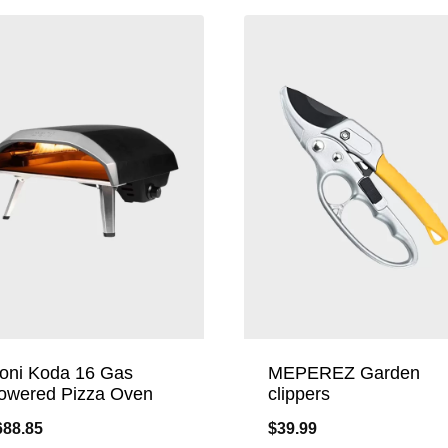
oni Koda 16 Gas
MEPEREZ Garden
owered Pizza Oven
clippers
688.85
$
39.99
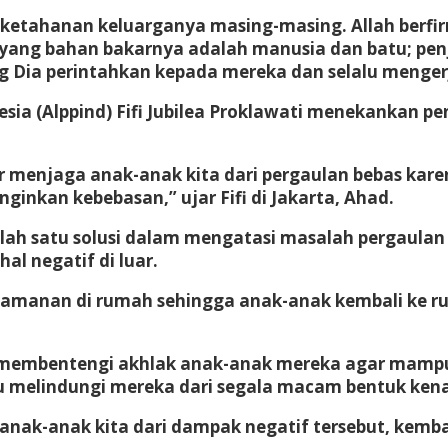
ketahanan keluarganya masing-masing. Allah berfir
a yang bahan bakarnya adalah manusia dan batu; pe
 Dia perintahkan kepada mereka dan selalu mengerj
esia (Alppind) Fifi Jubilea Proklawati menekankan
 menjaga anak-anak kita dari pergaulan bebas kare
inkan kebebasan,” ujar Fifi di Jakarta, Ahad.
salah satu solusi dalam mengatasi masalah pergaul
l negatif di luar.
nyamanan di rumah sehingga anak-anak kembali ke 
t membentengi akhlak anak-anak mereka agar mampu
 melindungi mereka dari segala macam bentuk ken
anak-anak kita dari dampak negatif tersebut, kemba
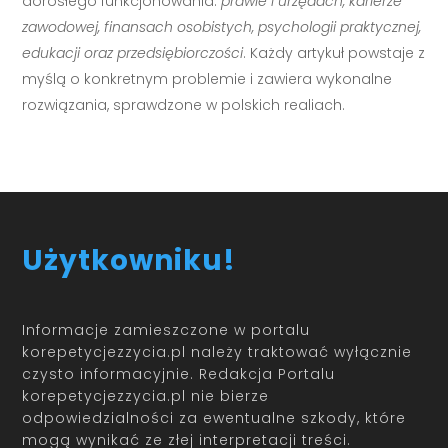
dorosłego funkcjonowania:
prawie i urzędach, karierze
zawodowej, finansach osobistych, psychologii praktycznej,
edukacji oraz przedsiębiorczości
. Każdy artykuł powstaje z
myślą o konkretnym problemie i zawiera wykonalne
rozwiązania, sprawdzone w polskich realiach.
Użytkowniku!
Informacje zamieszczone w portalu
korepetycjezzycia.pl należy traktować wyłącznie
czysto informacyjnie. Redakcja Portalu
korepetycjezzycia.pl nie bierze
odpowiedzialności za ewentualne szkody, które
mogą wynikać ze złej interpretacji treści.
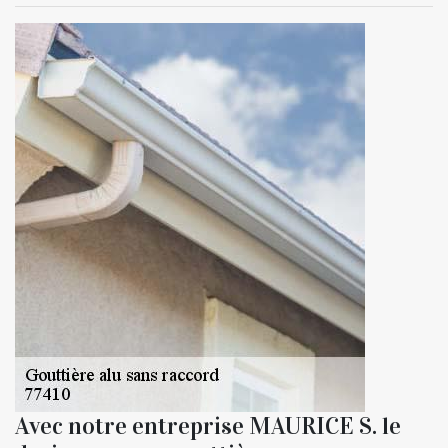
Avec notre entreprise MAURICE S. le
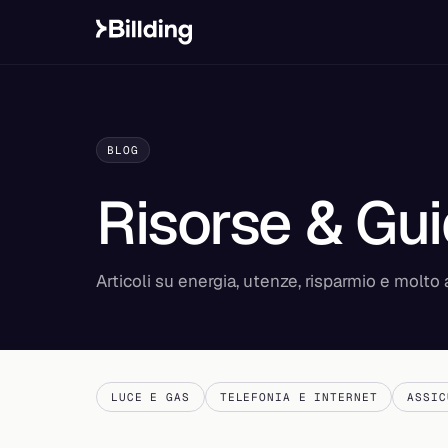
BLOG
Risorse & Gu
Articoli su energia, utenze, risparmio e molto a
LUCE E GAS
TELEFONIA E INTERNET
ASSIC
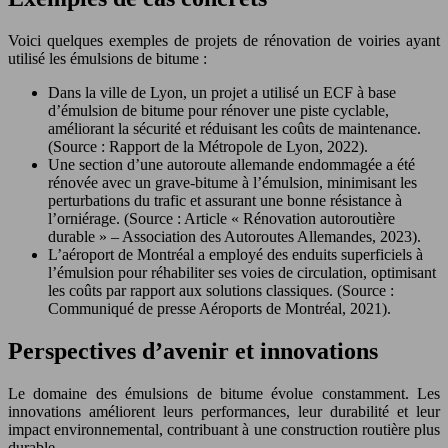
Voici quelques exemples de projets de rénovation de voiries ayant
utilisé les émulsions de bitume :
Dans la ville de Lyon, un projet a utilisé un ECF à base
d’émulsion de bitume pour rénover une piste cyclable,
améliorant la sécurité et réduisant les coûts de maintenance.
(Source : Rapport de la Métropole de Lyon, 2022).
Une section d’une autoroute allemande endommagée a été
rénovée avec un grave-bitume à l’émulsion, minimisant les
perturbations du trafic et assurant une bonne résistance à
l’orniérage. (Source : Article « Rénovation autoroutière
durable » – Association des Autoroutes Allemandes, 2023).
L’aéroport de Montréal a employé des enduits superficiels à
l’émulsion pour réhabiliter ses voies de circulation, optimisant
les coûts par rapport aux solutions classiques. (Source :
Communiqué de presse Aéroports de Montréal, 2021).
Perspectives d’avenir et innovations
Le domaine des émulsions de bitume évolue constamment. Les
innovations améliorent leurs performances, leur durabilité et leur
impact environnemental, contribuant à une construction routière plus
durable.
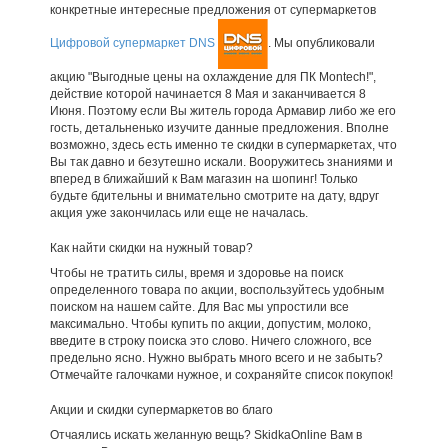
конкретные интересные предложения от супермаркетов
Цифровой супермаркет DNS
. Мы опубликовали
акцию "Выгодные цены на охлаждение для ПК Montech!",
действие которой начинается 8 Мая и заканчивается 8
Июня. Поэтому если Вы житель города Армавир либо же его
гость, детальненько изучите данные предложения. Вполне
возможно, здесь есть именно те скидки в супермаркетах, что
Вы так давно и безутешно искали. Вооружитесь знаниями и
вперед в ближайший к Вам магазин на шопинг! Только
будьте бдительны и внимательно смотрите на дату, вдруг
акция уже закончилась или еще не началась.
Как найти скидки на нужный товар?
Чтобы не тратить силы, время и здоровье на поиск
определенного товара по акции, воспользуйтесь удобным
поиском на нашем сайте. Для Вас мы упростили все
максимально. Чтобы купить по акции, допустим, молоко,
введите в строку поиска это слово. Ничего сложного, все
предельно ясно. Нужно выбрать много всего и не забыть?
Отмечайте галочками нужное, и сохраняйте список покупок!
Акции и скидки супермаркетов во благо
Отчаялись искать желанную вещь? SkidkaOnline Вам в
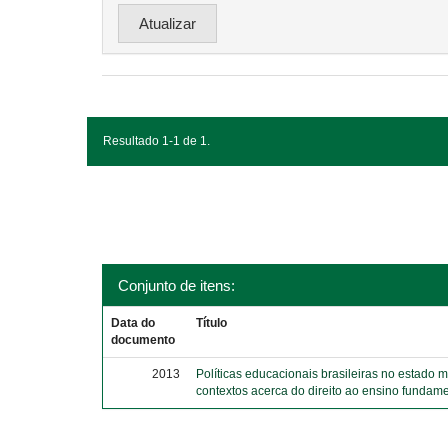
Resultado 1-1 de 1.
Conjunto de itens:
Data do
Título
documento
2013
Políticas educacionais brasileiras no estado 
contextos acerca do direito ao ensino fundame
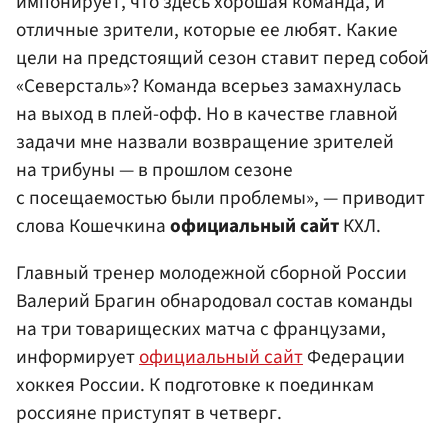
импонирует, что здесь хорошая команда, и
отличные зрители, которые ее любят. Какие
цели на предстоящий сезон ставит перед собой
«Северсталь»? Команда всерьез замахнулась
на выход в плей-офф. Но в качестве главной
задачи мне назвали возвращение зрителей
на трибуны — в прошлом сезоне
с посещаемостью были проблемы», — приводит
слова
Кошечкина
официальный сайт
КХЛ.
Главный тренер молодежной сборной России
Валерий Брагин обнародовал состав команды
на три товарищеских матча с французами,
информирует
официальный сайт
Федерации
хоккея России. К подготовке к поединкам
россияне приступят в четверг.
________________
_Job item_.
Would you please copy every line in the data that contains the word "супермаркетов"?

_Task output_.
конкретные интересные предложения от супермаркетов
Акции и скидки супермаркетов во благо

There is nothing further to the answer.